Article Text
Abstract
Introduction/Background Uterine sarcomas are rare aggressive gynecologic malignancies that are characterized by a high rate of recurrence with poor prognosis. This study aimed to analyze the clinicopathological features and explore different prognostic factors affecting clinical outcomes of locally advanced uterine sarcomas.
Methodology This is a retrospective cohort study for patients recorded at a single institutional GYN oncology unit from 2018 to 2022 and confirmed with histopathological examination to be uterine sarcomas.
All cases were subjected to radiological staging to exclude metastatic disease then surgical treatment through laparotomy for hysterectomy and bilateral salpingo-oophorectomy with excision of any suspected pelvic extension. Thereafter, adjuvant therapy (Radiotherapy, and or chemotherapy) or observation was considered according to the stage of patients. The correlation between clinicopathological factors and clinical outcomes either overall survival (OS) and progression-free survival (PFS) was analyzed using multivariate analysis modules.
Results A total number of 38 cases underwent surgical treatment through laparotomy for hysterectomy and bilateral salpingo-oophorectomy. The most commonly recorded subtype was uterine leiomyosarcoma ULMS, (19/38), then high-grade endometrial stromal sarcoma HGESS (7/38), adenosarcoma AS (6/38), while undifferentiated uterine sarcoma UUS and low-grade endometrial stromal sarcoma LG ESS account for the least percentage, (4/38, 2/38) respectively.
The overall median survival time was 36 months.

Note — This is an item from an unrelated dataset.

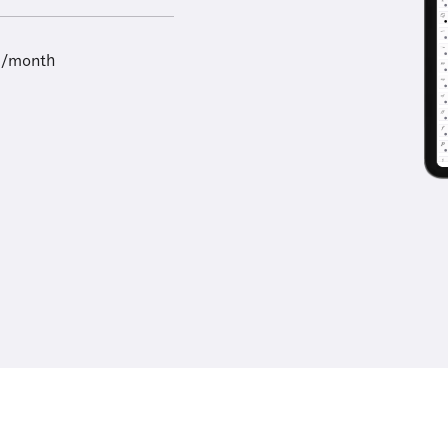
9/month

Uterine sarcomas with FIGO stage I, had a longer OS in comparison to cases with higher stages, (P= 0.04).
Multivariant regression analysis for the histopathology subtype, age, tumor size, and FIGO stage were considered independent factors for the prediction of OS and PFS. Results showed that the tumor size was the strongest independent prognostic factor for the OS, P=0.032, and PFS, P= 0.022.

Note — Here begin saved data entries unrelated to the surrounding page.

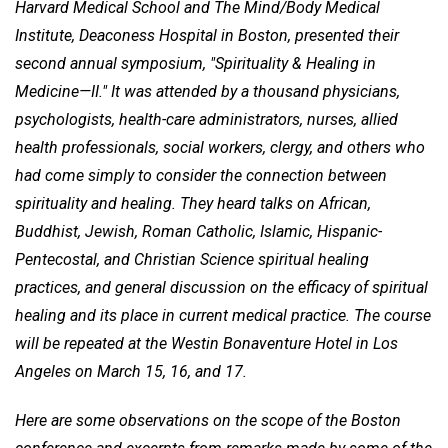
Harvard Medical School and The Mind/Body Medical
Institute, Deaconess Hospital in Boston, presented their
second annual symposium, "Spirituality & Healing in
Medicine—II." It was attended by a thousand physicians,
psychologists, health-care administrators, nurses, allied
health professionals, social workers, clergy, and others who
had come simply to consider the connection between
spirituality and healing. They heard talks on African,
Buddhist, Jewish, Roman Catholic, Islamic, Hispanic-
Pentecostal, and Christian Science spiritual healing
practices, and general discussion on the efficacy of spiritual
healing and its place in current medical practice. The course
will be repeated at the Westin Bonaventure Hotel in Los
Angeles on March 15, 16, and 17.
Here are some observations on the scope of the Boston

Conclusion In uterine sarcoma, a higher FIGO stage is associated with lower OS. In addition, tumor size is considered a poor prognostic factor for decreased both OS and PFS.
Disclosures The authors declare no conflict of interest. This research received no external funding.
The datasets used in the current study are available from the corresponding author upon reasonable request.